Document passage:
════════════════
CHRISTMAS WITHOUT HERODS
Cast:
5f
Set in prison in South America. Four women are held without trial, the 5th guards them.

EAST LYNNE
Cast:
3f, 2m
An adaptation of the Victorian novel seen this time from the point of view of the main character, Lady Isabel Vane, who was punished beyond mercy by her original author, Mrs Henry Wood, for the crime of passion.

FACE VALUES
Cast:
4f
Set in Kent in the summer of 1983, this play focuses on the women involved in the mining dispute.GETTING TO THE FOOT OF THE MOUNTAIN
Cast: 4f, 3m
When Danielle was a child, three women loomed large in her life: her gritty, responsible mother, her wild-child aunt and their best friend. Now a young woman herself and facing the break-up of another relationship, Danielle takes stock of her childhood years – of an absent dad, of her fascination with a neighbourhood “bad boy” – and uncovers a story of everyday heroism and the strange tricks that memory can play

GLAD
Cast: 5f, 1m Length: 2 hrs
A play about women and madness focusing on the life a Mancunian woman born at the turn of the 20th C, her relationships with her inmate friends and with her son.

JAMAICA INN
Cast: 3f, 5m Length: Full length
Previous performances: Salisbury Playhouse 2004
Evocative, atmospheric and chilling, this adaptation of Daphne du Maurier's classic has murder, mystery and malevolence. In Jamaica Inn, at the heart of the bleak Bodmin Moor, young Mary Yellan soon discovers mysterious goings-on in teh dead of night. But worse is yet to come as Mary finds herself helplessly ensnared in the deadly activities taking place around her.

MOTHER’S DAY
Cast: 2f Sets: 1 Length: 1 hr
What happens when a daughter arrives home on mother’s day, pregnant.

ONCE WE WERE MOTHERS
Cast: 7f, 1m Length: Full length
Previous performances: September 2004, New Vic Theatre, Newcastle-Under-Lyme
A moving and powerful play about the joy and the heartbreak that motherhood brings to three very different mothers. Ali was always going to be a dancer. She was still dancing the day she gave birth. Careful Kitty, housewife and mother, sits in her silent home and waits for the daughter who doesn't return. And Milena, desperate to protect her children and carrying a terrible secret.
════════════════
Records shown:

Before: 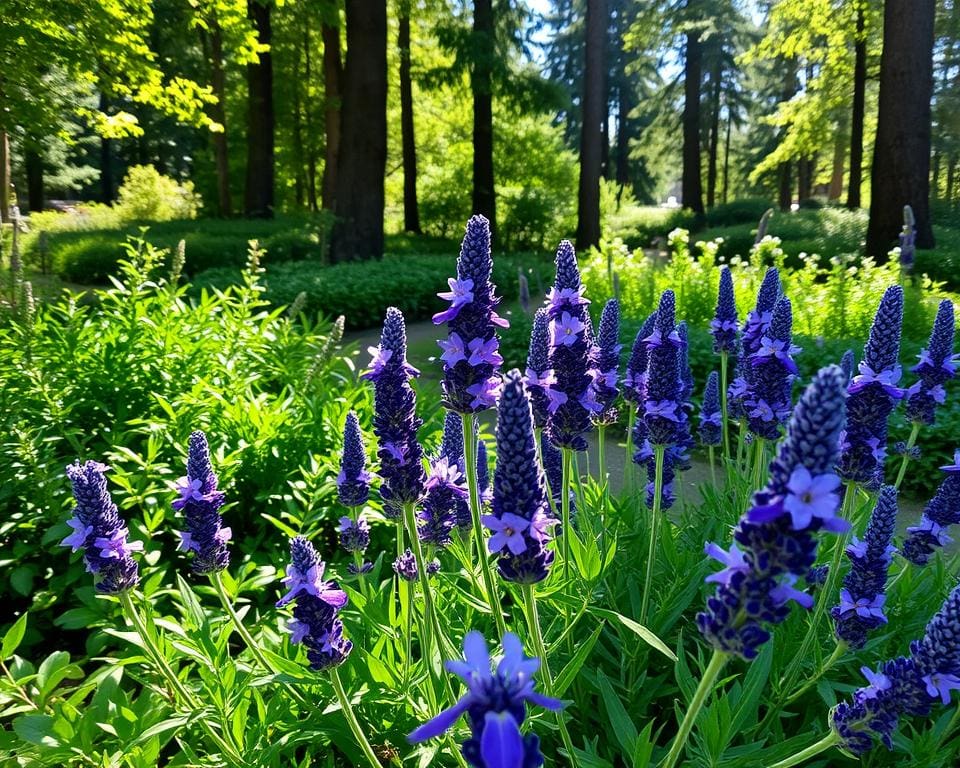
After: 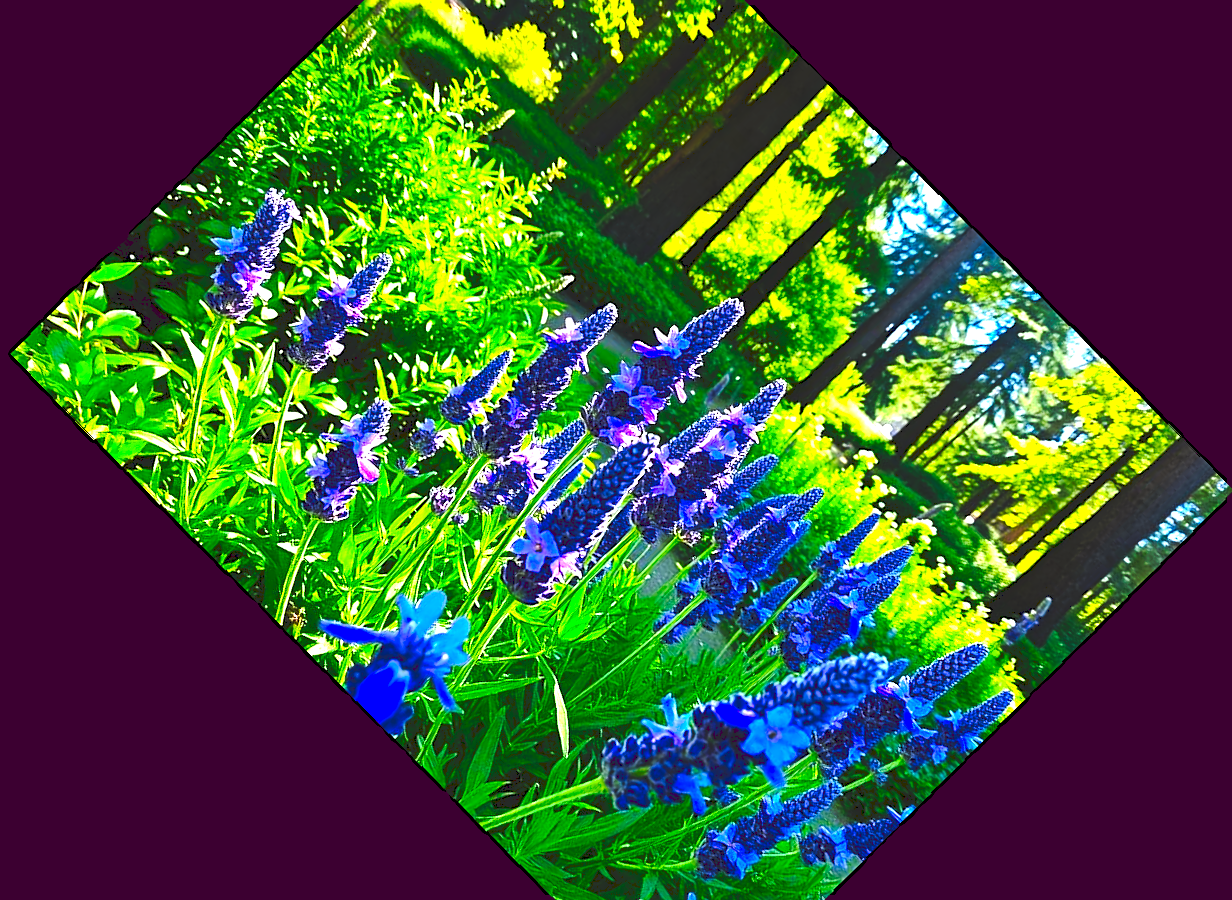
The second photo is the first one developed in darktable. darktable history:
════════════════
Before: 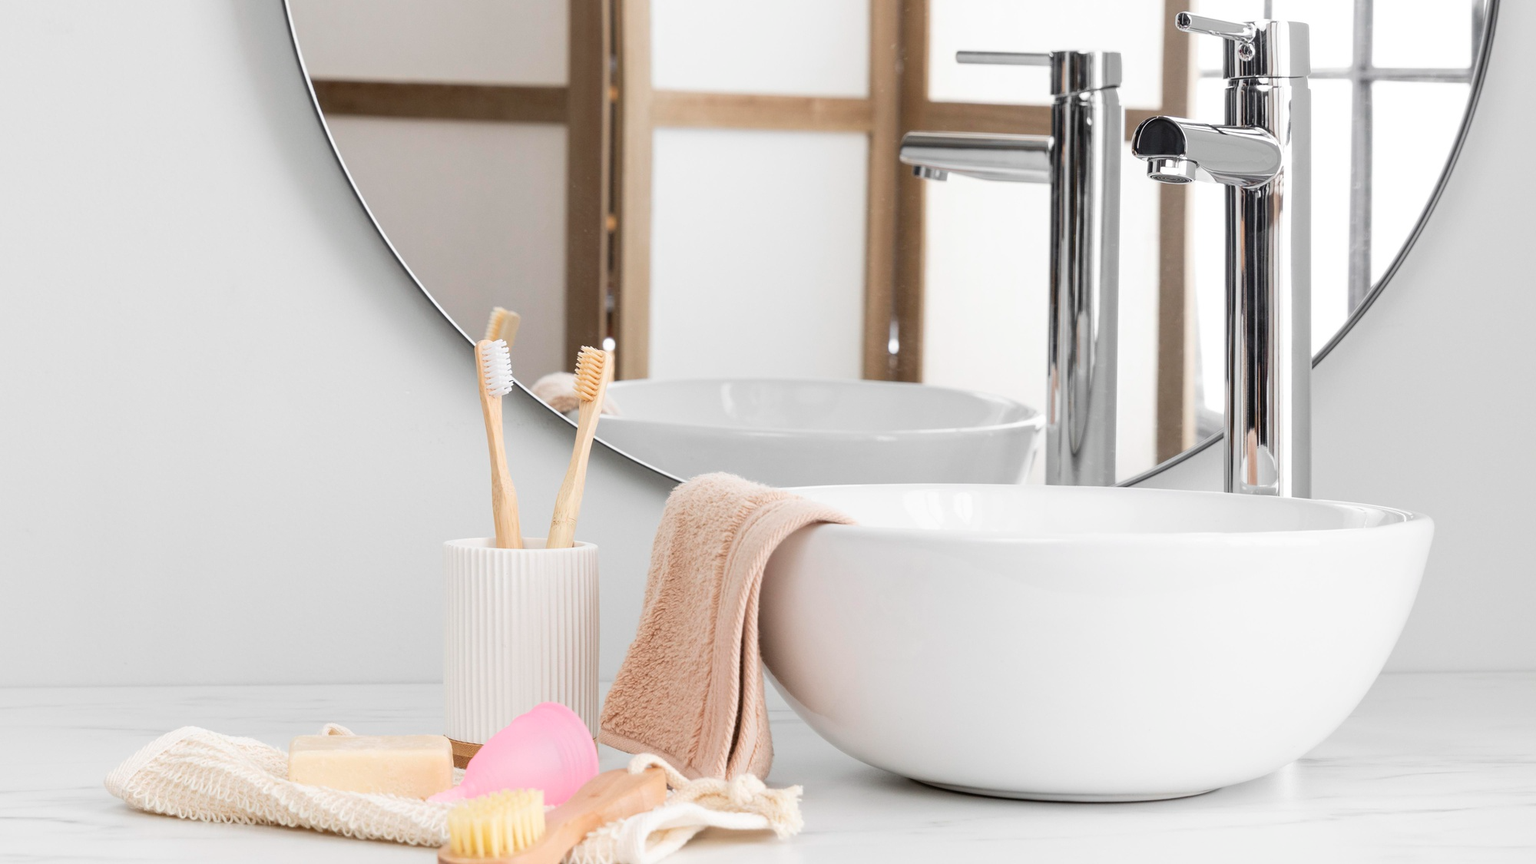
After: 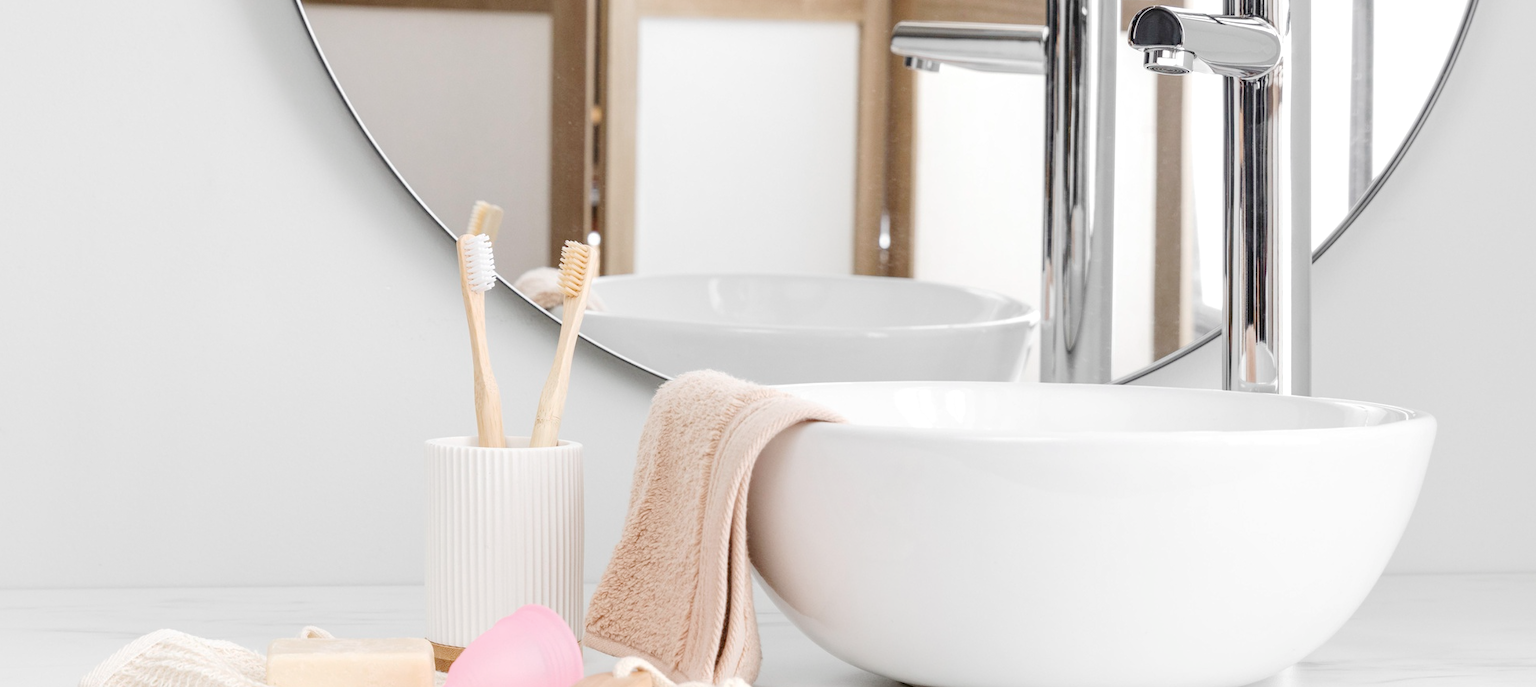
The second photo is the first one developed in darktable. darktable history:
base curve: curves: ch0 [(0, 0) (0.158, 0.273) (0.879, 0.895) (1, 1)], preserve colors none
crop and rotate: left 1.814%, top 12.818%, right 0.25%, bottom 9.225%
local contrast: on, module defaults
════════════════
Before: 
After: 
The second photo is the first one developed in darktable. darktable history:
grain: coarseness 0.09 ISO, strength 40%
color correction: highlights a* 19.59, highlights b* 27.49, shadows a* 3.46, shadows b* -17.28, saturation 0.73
════════════════
The task: From the play listing, please list every play for which a length is given, along with that length.

Reply:
- GLAD: 2 hrs
- JAMAICA INN: Full length
- MOTHER’S DAY: 1 hr
- ONCE WE WERE MOTHERS: Full length